From REUTERS

ANCHORAGE, Alaska (Reuters) – The Trump administration is seeking to sell leases in the Arctic National Wildlife Refuge as quickly as possible – drawing fire from opponents of drilling in the sensitive area, who are warning against a rushed process.

A top Department of Interior official who traveled to Alaska last week promised an imminent start to the leasing process, saying he wanted to wrap up environmental studies within a year, more quickly than such documents have been completed in the past.

The department will “move very, very quickly on that project,” David Bernhardt, deputy secretary, said in a speech in Anchorage, one of several stops he made in an Alaska trip that included visits to the North Slope and to Fairbanks.

Bernhardt said in the future he wants environmental impact statements to be finished in a year, not just for ANWR, calling the study process as unproductive and “just nuts.”

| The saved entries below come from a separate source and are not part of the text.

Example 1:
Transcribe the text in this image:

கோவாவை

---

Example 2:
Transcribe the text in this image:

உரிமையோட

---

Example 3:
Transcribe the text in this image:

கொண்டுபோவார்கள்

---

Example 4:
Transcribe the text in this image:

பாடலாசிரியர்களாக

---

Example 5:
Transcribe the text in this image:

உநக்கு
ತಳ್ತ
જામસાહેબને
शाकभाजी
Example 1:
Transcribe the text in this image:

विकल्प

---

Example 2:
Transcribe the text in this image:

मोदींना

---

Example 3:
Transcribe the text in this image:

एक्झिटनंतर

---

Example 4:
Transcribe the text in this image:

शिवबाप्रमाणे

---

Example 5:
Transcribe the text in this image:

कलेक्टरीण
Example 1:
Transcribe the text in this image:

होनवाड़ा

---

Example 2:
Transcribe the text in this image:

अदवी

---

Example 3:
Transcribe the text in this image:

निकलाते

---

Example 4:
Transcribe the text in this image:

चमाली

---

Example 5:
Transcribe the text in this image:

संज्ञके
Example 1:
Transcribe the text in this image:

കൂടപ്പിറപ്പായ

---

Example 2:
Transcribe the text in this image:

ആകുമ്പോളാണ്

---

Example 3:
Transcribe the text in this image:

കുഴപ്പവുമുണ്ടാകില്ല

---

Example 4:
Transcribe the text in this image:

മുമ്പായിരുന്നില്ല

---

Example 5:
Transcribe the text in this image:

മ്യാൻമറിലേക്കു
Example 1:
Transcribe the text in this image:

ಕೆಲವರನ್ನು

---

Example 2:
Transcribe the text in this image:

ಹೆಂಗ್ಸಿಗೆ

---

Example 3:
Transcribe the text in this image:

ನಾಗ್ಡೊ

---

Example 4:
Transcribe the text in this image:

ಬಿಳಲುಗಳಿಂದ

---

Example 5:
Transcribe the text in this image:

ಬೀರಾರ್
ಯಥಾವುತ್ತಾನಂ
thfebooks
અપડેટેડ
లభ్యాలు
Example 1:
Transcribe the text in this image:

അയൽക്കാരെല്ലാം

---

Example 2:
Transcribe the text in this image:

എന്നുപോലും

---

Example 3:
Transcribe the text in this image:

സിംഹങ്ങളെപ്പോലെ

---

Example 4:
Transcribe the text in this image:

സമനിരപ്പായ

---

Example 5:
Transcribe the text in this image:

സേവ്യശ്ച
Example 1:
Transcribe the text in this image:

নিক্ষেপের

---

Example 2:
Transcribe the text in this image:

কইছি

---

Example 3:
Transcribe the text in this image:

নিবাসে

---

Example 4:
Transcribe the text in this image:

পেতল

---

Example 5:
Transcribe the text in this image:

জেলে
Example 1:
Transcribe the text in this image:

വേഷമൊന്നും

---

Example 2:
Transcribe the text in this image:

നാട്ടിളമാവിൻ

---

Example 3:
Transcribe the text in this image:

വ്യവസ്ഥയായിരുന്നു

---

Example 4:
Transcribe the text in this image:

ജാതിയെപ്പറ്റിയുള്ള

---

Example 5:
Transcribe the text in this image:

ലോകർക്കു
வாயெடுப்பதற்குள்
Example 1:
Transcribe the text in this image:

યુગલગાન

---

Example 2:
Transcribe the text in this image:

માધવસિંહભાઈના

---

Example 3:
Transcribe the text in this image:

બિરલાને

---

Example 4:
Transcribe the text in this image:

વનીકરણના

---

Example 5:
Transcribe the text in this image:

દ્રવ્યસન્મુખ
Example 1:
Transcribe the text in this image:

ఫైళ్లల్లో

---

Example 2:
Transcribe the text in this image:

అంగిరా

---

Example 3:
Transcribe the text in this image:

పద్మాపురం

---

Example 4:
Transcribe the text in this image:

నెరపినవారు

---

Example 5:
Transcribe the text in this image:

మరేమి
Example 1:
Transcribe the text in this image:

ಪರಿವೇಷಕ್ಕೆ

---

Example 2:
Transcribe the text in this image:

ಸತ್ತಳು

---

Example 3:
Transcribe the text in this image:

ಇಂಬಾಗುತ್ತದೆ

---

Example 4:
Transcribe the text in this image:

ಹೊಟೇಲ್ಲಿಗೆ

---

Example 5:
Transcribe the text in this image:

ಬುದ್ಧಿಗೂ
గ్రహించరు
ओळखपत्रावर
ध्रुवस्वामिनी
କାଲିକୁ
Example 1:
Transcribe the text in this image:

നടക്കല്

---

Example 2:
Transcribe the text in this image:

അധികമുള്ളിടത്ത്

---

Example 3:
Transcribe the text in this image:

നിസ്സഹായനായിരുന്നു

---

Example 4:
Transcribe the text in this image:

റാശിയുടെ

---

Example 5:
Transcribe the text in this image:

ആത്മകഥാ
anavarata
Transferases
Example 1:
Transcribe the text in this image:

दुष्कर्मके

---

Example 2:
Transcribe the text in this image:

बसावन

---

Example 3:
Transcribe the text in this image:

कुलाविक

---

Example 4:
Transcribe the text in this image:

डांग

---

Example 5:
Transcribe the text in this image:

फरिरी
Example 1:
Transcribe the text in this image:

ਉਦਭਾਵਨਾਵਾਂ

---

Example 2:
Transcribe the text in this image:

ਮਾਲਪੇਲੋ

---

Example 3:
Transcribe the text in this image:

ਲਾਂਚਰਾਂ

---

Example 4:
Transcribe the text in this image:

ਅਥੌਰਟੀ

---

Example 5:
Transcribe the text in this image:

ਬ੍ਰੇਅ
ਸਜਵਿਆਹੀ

“These documents that are written today, when they’re 8,000, 10,000, 13,000, 20,000 pages with appendices and everything, I can tell you no one on the planet reads,” he said.

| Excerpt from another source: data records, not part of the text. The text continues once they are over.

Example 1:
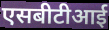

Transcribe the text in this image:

एसबीटीआई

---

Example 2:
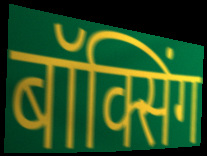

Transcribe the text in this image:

बॉक्सिंग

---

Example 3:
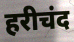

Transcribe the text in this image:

हरीचंद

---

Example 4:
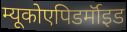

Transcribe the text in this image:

म्यूकोएपिडर्मॉइड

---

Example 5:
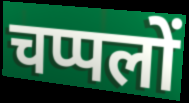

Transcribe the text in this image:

चप्पलों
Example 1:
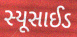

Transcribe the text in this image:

સ્યૂસાઈડ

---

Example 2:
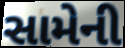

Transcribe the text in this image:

સામેની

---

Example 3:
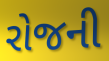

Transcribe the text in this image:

રોજની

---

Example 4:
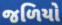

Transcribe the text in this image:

જળિયો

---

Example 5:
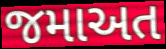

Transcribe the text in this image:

જમાઅત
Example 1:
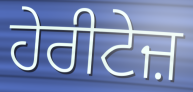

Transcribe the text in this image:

ਹੇਰੀਟੇਜ਼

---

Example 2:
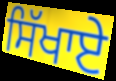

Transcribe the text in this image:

ਸਿੱਖਾਏ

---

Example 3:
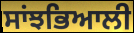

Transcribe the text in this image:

ਸਾਂਝਭਿਆਲੀ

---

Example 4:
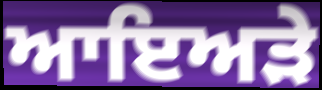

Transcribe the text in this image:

ਆਇਅੜੇ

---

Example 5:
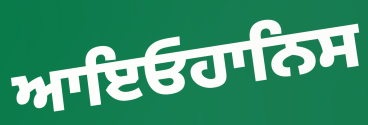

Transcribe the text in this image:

ਆਇਓਹਾਨਿਸ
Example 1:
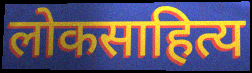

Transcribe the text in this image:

लोकसाहित्य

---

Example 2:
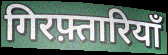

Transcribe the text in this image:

गिरफ़्तारियाँ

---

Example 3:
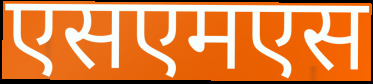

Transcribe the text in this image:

एसएमएस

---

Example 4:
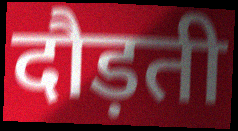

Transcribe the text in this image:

दौड़ती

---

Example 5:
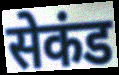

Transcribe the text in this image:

सेकंड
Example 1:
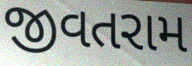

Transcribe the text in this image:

જીવતરામ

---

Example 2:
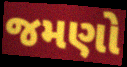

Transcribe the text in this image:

જમણો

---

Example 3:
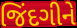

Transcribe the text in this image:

જિંદગીને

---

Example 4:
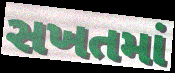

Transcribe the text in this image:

સખતમાં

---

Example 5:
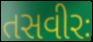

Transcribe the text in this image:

તસવીરઃ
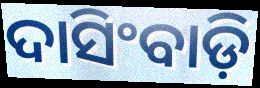
ଦାସିଂବାଡ଼ି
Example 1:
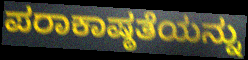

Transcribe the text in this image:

ಪರಾಕಾಷ್ಠತೆಯನ್ನು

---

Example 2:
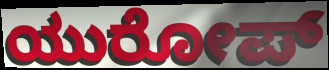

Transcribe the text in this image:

ಯುರೋಪ್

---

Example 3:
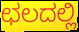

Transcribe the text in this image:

ಛಲದಲ್ಲಿ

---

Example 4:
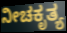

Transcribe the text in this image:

ನೀಚಕೃತ್ಯ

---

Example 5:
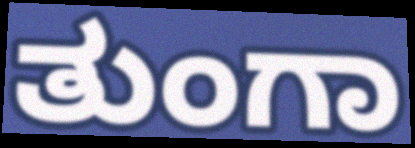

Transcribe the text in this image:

ತುಂಗಾ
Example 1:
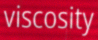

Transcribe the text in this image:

viscosity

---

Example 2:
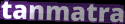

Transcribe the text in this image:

tanmatra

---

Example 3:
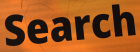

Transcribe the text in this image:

Search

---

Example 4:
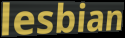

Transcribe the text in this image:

lesbian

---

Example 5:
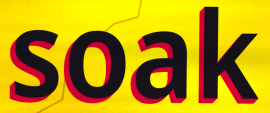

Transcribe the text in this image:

soak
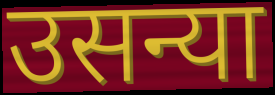
उसन्या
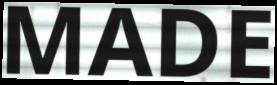
MADE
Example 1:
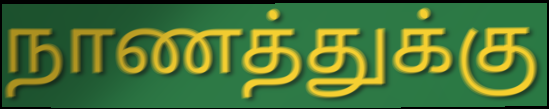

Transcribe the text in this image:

நாணத்துக்கு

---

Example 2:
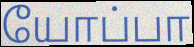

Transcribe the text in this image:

யோப்பா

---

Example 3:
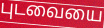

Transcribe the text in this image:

புடவையை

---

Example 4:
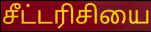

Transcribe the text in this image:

சீட்டரிசியை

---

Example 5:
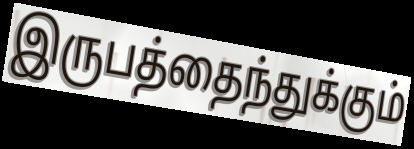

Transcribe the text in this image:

இருபத்தைந்துக்கும்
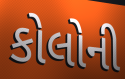
કોલોની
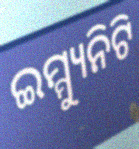
ଇମ୍ମ୍ୟୁନିଟି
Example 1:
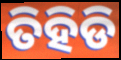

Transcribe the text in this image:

ତିହିଡି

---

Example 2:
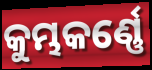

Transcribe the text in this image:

କୁମ୍ଭକର୍ଣ୍ଣେ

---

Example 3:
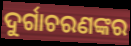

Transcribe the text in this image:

ଦୁର୍ଗାଚରଣଙ୍କର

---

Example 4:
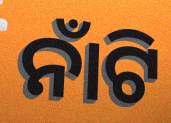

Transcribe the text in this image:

But Anchorage attorney Erik Grafe said environmental studies can be especially time-consuming in Alaska, because federal law requires consultation with Native tribes and public meetings in affected communities, many of which are remote.

“None of that can be rushed and done adequately,” said Grafe, of the environmental organization Earthjustice. “Doing this in a year is an extraordinarily fast timeline for a complicated process – a rightfully complicated process.”

Alaska Senator Dan Sullivan, a staunch drilling supporter, said at an industry conference in Houston last week that “we’re hoping to have a lease sale as early as 2019 on that.”

The prospect of a sped-up process for environmental review drew fire from critics, who said it risks the climate and habitat of wildlife and inadequate input from local communities.

“It’s really insulting,” said Bernadette Demientieff, executive director of the Gwich’in Steering Committee, which represents the Gwich’in Athabascan people of Alaska and Canada. “You can’t open up a place with such little time. What about regulations? What about laws?”

Demientieff said the Gwich’in oppose ANWR oil development because it threatens the caribou herd that is central to their diet and culture. “We’re going to fight them every step of the way,” she said.

Grafe represented opponents to the 2008 Chukchi Sea offshore lease sale in which Royal Dutch Shell spent over $2 billion to acquire exploration rights.

A pre-lease sale environmental analysis, which took two years to complete, was found by federal courts to be too rushed. The Bureau of Ocean Energy Management had to produce two separate revisions, forcing delays in exploration work.

Shell ultimately abandoned the multibillion-dollar program in 2015 after failing to find commercial quantities of oil.

Grafe said history could be repeated with the ANWR.

“If the Trump administration takes shortcuts, we won’t hesitate to go to court,” he said.